2
31 июля 2025 г., 08:18
Во второй раз он приходит ко мне в ноябре две тысячи седьмого.
У меня не слишком хороший период. Всё какое-то не такое. Я какой-то не такой. Мать сначала орёт, а потом упивается пустырником (или сначала упивается, а потом орёт, ей без разницы), с отцом мы вообще поговорить не можем, чтобы не схлестнуться. Учителя скорбно смотрят и цыкают, давая понять, что я безнадёжный случай. Даже Костяшка, с которым мы вообще-то дружили со второго класса, отсел от меня на заднюю парту и кидается оттуда жёваной бумагой, когда учителя не видят. На самом деле мне всё чаще кажется, что они видят, просто считают, что я этого заслуживаю.
Может, они все и правы. Из меня растёт что-то не то, я не такой, как им всем хотелось бы. Огрызаюсь, забываю помыть посуду и вынести мусор, в сочинениях пишу ерунду. Это мне так Тамара Степановна написала: «Ерунда!» — жирной красной пастой рядом со снисходительной тройкой.
На перемене Костяшка впервые за месяцы подходит ко мне, зажигает надежду, что всё образуется.
— Слышь, пошли после уроков на пустырь, — говорит он. — По кошкам постреляем.
И чуть приоткрывает рюкзак, показывает рукоятку воздушки. Я помню этот пистолет, он обычно лежит у Костяшкиного отца в верхнем — запертом! — ящике стола. Трогать его ни в коем случае нельзя.
Я молчу.
— Зассал? — говорит Костяшка.
— Да, зассал, — отвечаю я.
Он больно хлопает меня по шее:
— Маменькин сынок!
Вот это обидно, потому что Костяшка в курсе, как у нас с матерью.
На следующей перемене Костяшка снова настойчиво зовёт меня на пустырь и даже не обзывается, когда я отказываюсь. Наоборот, продолжает зазывать как-то очень фальшиво и вкрадчиво, даже когда начинается урок, кидает мне в затылок бумажки для привлечения внимания и жестикулирует: «Ну пойдём!», стоит мне обернуться. Я не знаю, чего он от меня хочет, но мне жаль кошек, и я подкидываю химичке записку: «У Ёжикова пневматический пистолет в рюкзаке».

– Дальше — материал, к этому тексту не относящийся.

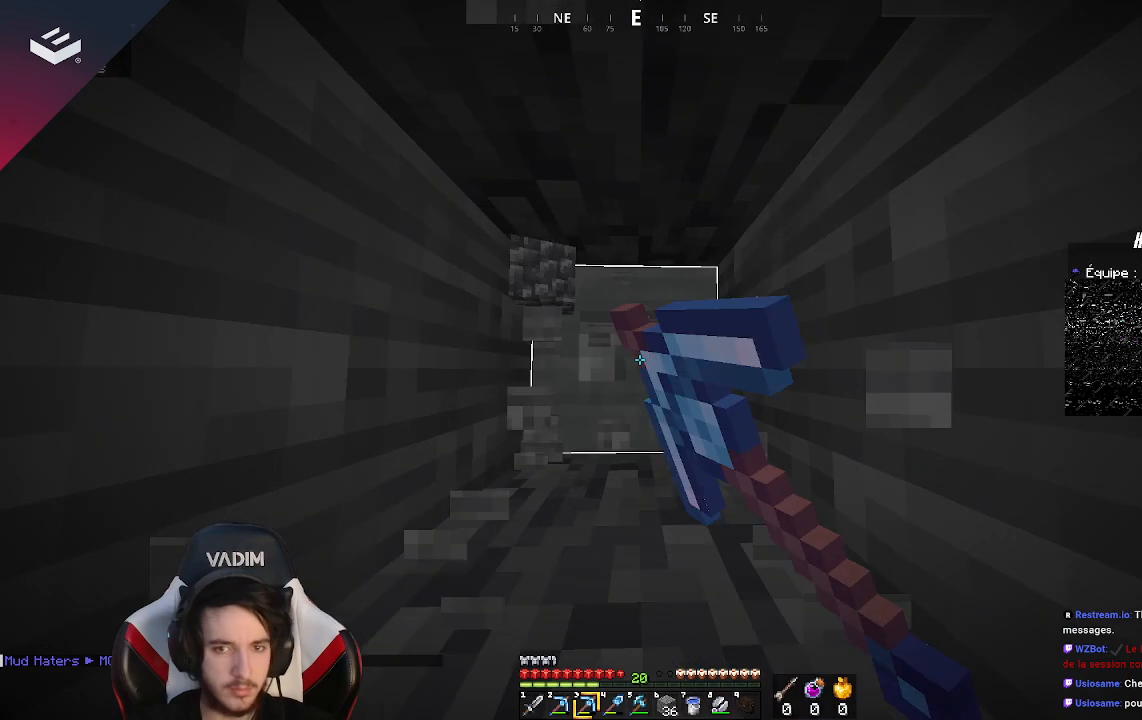
{"keys": ["w"], "mouse": ["left"], "events": []}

Химичка подрывается, цокает через весь кабинет к Костяшке. Каблуки у неё такие тонкие, что вот-вот сломаются.
— Ёжиков, рюкзак сюда немедленно.
Костяшка вспыхивает, пытается не даться, но хватка у химички стальная. Рюкзак изъят вместе с пистолетом, Костяшку уводят к директору, но на пороге он оборачивается и шипит:
— Урою!
После урока химичка ловит меня за руку:
— Это ведь ты написал записку?
Я пожимаю плечами.
— Если ты ждал благодарности…
— Не ждал.
— И не стыдно доносить на товарища?
— Не стыдно.
Химичка сокрушённо качает головой, звенит дурацкими серёжками-кисточками. В её мире стыдно быть стукачом, но она же первая орёт на нас, если не может выяснить, кто спёр реактивы и поменял этикетки на бутылках.

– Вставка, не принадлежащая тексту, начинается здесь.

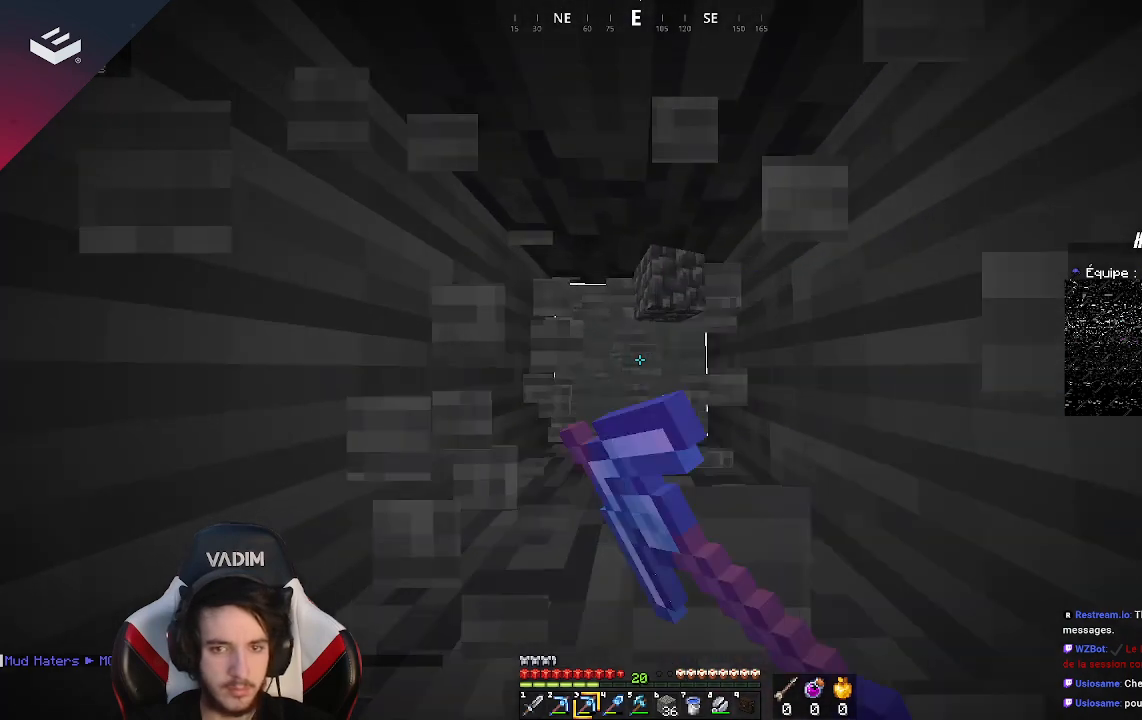
{"keys": ["w"], "mouse": [], "events": [[400, "mouse_left", "up"]]}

После уроков я долго стою под козырьком у выхода. Идёт унылый серый дождь. Я хочу дождаться Костяшку, чтобы выяснить отношения раз и навсегда, но Костяшки нигде нет. Наконец я спускаюсь по лестнице и бреду через парк. Дождь уже почти перестал, но на глинистых дорожках лужи цвета кофе с молоком. На моих говнодавах подсыхают почти белые капельки грязи.
Я иду через пустырь, на котором нет ни Костяшки с пистолетом, ни кошек. Рифлёные подошвы собирают комья перемешанной с травой грязи.
Водонапорная башня почти сливается с серым небом. У её подножия сидит мокрый рыжий кот.
— Уйди, — говорю я.
Кот бодает мне ногу грязной башкой.
Я бросаю рюкзак туда, где летом были одуванчики, и лезу по мокрым ступенькам наверх до самого конца. Вот бы упасть и сломать себе шею!
Я, конечно, не падаю.
У меня уже другая нокия, не раскладушка, но зато с камерой. Тоже подарок отца. Мне иногда кажется, что подарками он пытается загладить все неровности в наших отношениях. Как коммунальщики, которые кидают новый асфальт прямо в лужу.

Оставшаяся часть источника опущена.